A recent news report claimed that if the entire unbanked population were a country, it would be the world’s 8th largest nation. Financial inclusion is about bringing these vulnerable, marginalised communities into the formalised system of banking. Doing away with the unfair, illegal, even exploitative practices of informal banking. Because money is a private matter, designing for financial services are always tricky. When working on a recent service design assignment, we used specially formulated design thinking tools at Future Factory, to uncover these secrets. Interestingly, the technology levers that drive financial inclusion can be summed up in 3 major observations:
The Masses Needs Cutting Edge Technology the Most
Financial inclusion is more about being counted than about contribution. But historically, banking has been the prerogative of the privileged, and has been designed around those who have, not the have-nots. But when financial services have to be designed around the marginalised, even deprived communities, the first hurdle is the least accounted for: the ability to read and write. In India, where nearly a fourth of the population is illiterate and most of these are from the deprived communities, banks have to work around documentation and yet ensure financial compliance. Technology is a natural choice, with biometrics finding their way into every such project. But account holders still have to validate addresses and next of kin. In a country which speaks 23 official languages, cutting edge voice activated technology is probably next. And for an illiterate community, the more the interaction is simplified, the more successful is the adoption. So, user interaction too, needs to be highly advanced. In an age that democratises technology, it is fitting that one of the least developed markets should use of the most advanced technologies for successful design and innovation.
Security and Fraud is as much about the User as about the Technology
Financial services rest on the security that technology can provide. But technology is only as secure as its use. And for a community that is new to such services, naivety can be a major challenge. Rural communities thrive on trust. In their experience, it is the people from whom they have historically benefitted, who can help secure their future. Rural banking has been about relationships (which is why the local moneylender has enjoyed a privileged role). But as we move to ensure fairer practices, the “relationship” is replaced by the “institution”. And technology must work harder to provide security, to a community that trusts more than it probably should. In our research, we watched account-holders handover their security pins to their agents, saw them share their details with a trusting openness that was both endearing and troubling. In all the technology we reviewed, it seemed difficult to guarantee security to a man who implicitly trusted his agent. It left us wondering whether the effort here should be towards uncovering that impenetrable technology, or about educating new users on the use and vulnerability of existing technologies.
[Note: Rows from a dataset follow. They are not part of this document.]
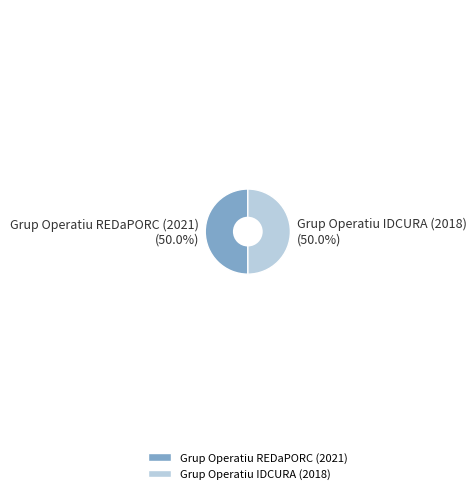

Approximately how many times larger is the value at Grup Operatiu IDCURA (2018) compared to Grup Operatiu REDaPORC (2021)?

1.0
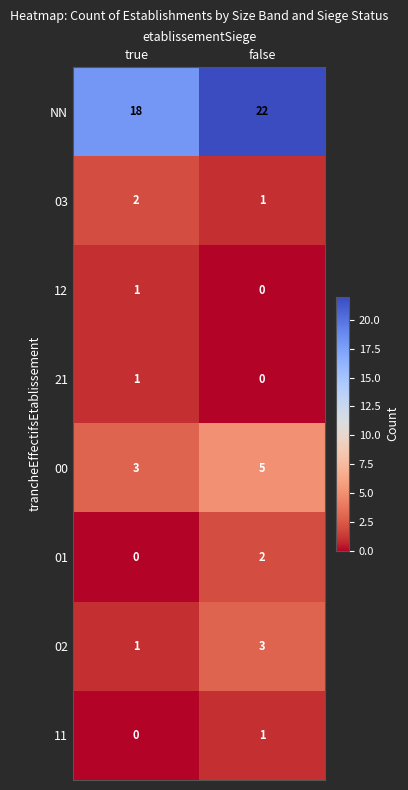

How many data points does each series have?

2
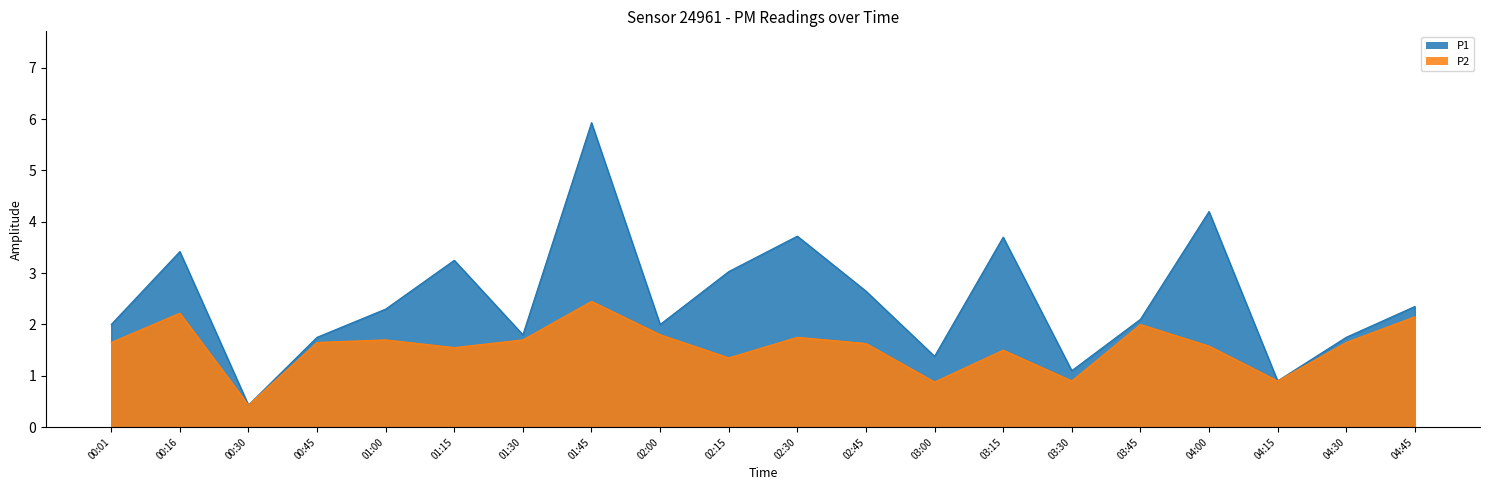

What position from the left is 03:00?

13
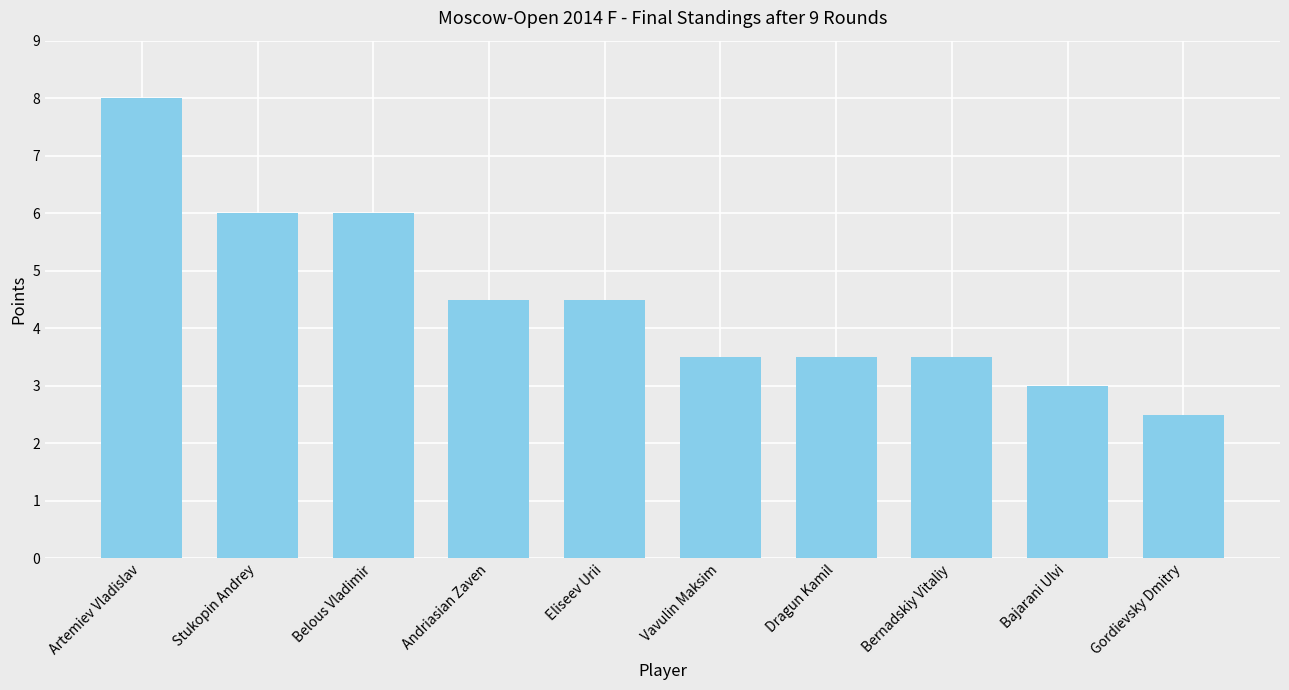

What is the average value?

4.5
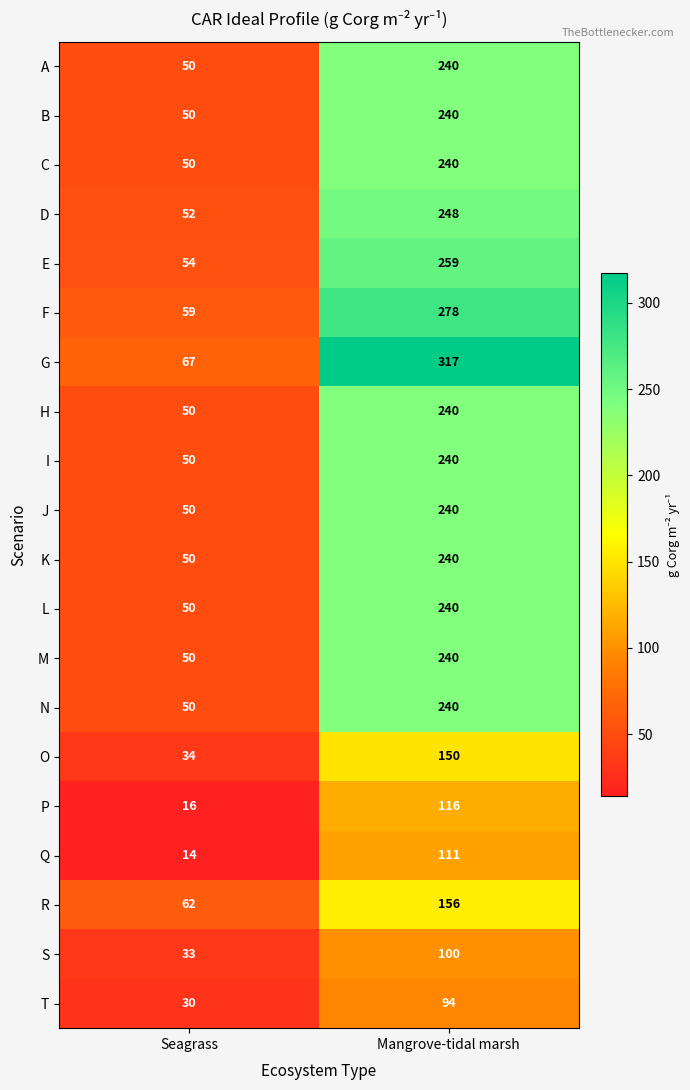

Which category has the lowest value across all series?

Seagrass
Convenience is Money, literally
For Rural communities to bank, they must travel hours to the nearest town, stand in line, and spend a whole day to access their own cash. And often, a day’s loss in wages is too high an interest to pay. Mobile banking can improve access, but not to offer a convenience. Instead, it must focus on reducing the interest of a day’s loss in wages. When considered in this way, design is not so much about ease of use, as it is about saving time. It is not so much about making things intuitive and friendly, as it is about improving efficiency.
Technology is a great leveller for innovation, and a great social leveller too. Design for vulnerable communities can benefit greatly from its use. But while we design, we must understand the strength of the technology in context to its adoption. Only then can we successfully design for its use.